-Por un lado la población de los pueblos y aldeas va cerrando poco a poco sus casas, y bajan a la villa en busca de todo aquello que en la aldea no tienen, regresando a ella en corto perído de tiempo, siendo su estancia limitada a fines de semana o unos días por el verano. Las tierras, que antes eran como jardines, trabajadas y cuidadas para que dieran su fruto ahora están yermas y plagadas de cenizas y malas hierbas.
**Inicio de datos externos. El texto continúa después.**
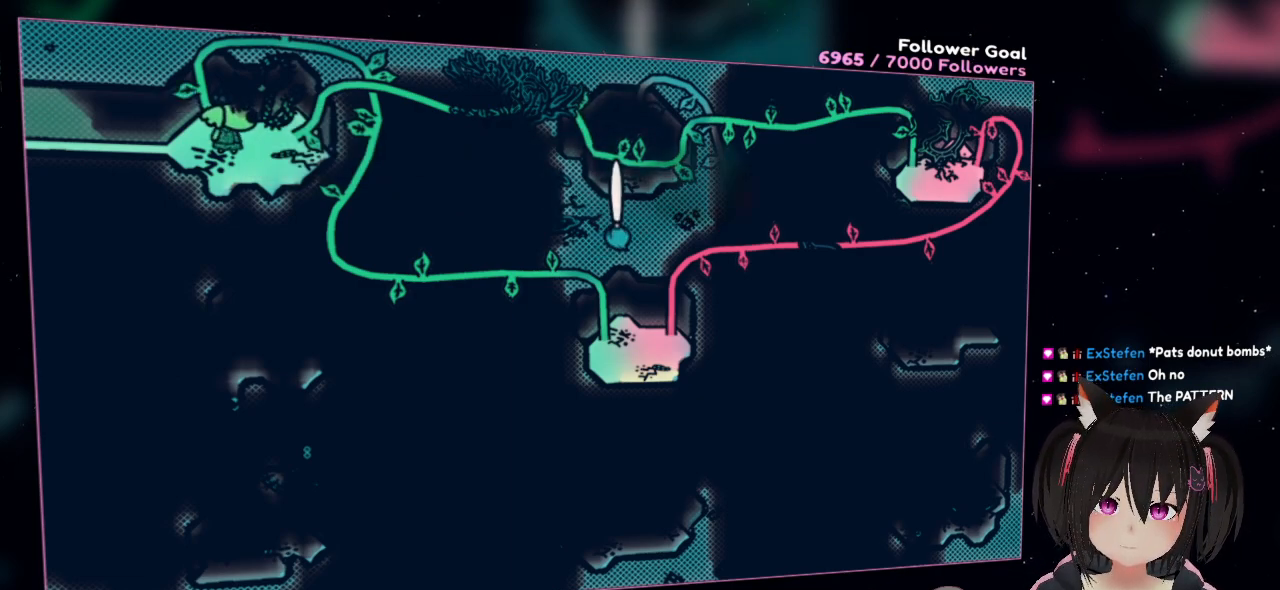
{"buttons": ["R2"], "left_stick": "center", "right_stick": "center", "events": []}
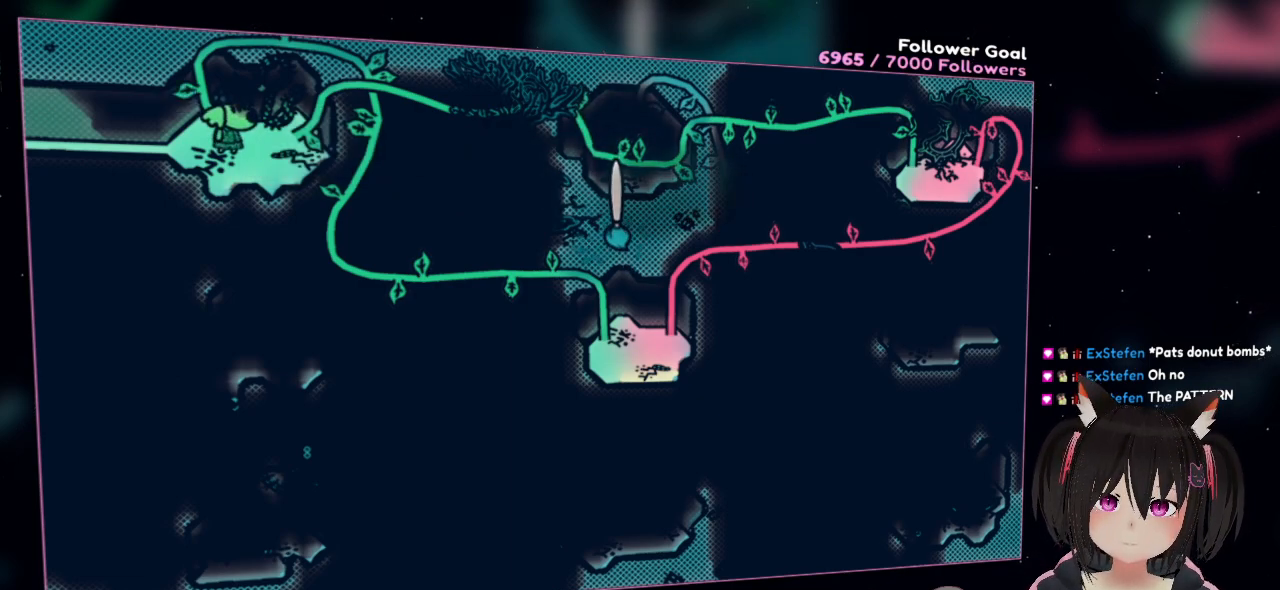
{"buttons": ["R2"], "left_stick": "center", "right_stick": "center", "events": []}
Los campos que antaño segados y con vacas pastando tranquilamente; ahora apenas se distinguen las lines cubiertas de espinos y escobas.
- Por otro lado, la villa pierde juventud,si hace años sus parques y calles estaban repletos de niños y jóvenes, éstos, a medida que fueron creciendo, también fueron desapareciendo por diferentes motivos como la movilidad de sus padres, pero sobretodo, estudiantes que se van y reconocen que Cangas no tiene alicientes para volver,salvo la familia y el Carmen.
Cangas se convierte en una villa de ancianos, de personas que en su día marcharon en busca de una mejor vida y ahora en su última etapa vuelven a sus raíces para vivir sus últimos años tranquilos y alejados del agobio, el ruido y las prisas que imbaden las cuidades. Con ganas de ayudar y sin energía para empujar esta bola que rueda cada vez más deprisa y que sino se para convertirá a esta villa en una Residencia Gerártica.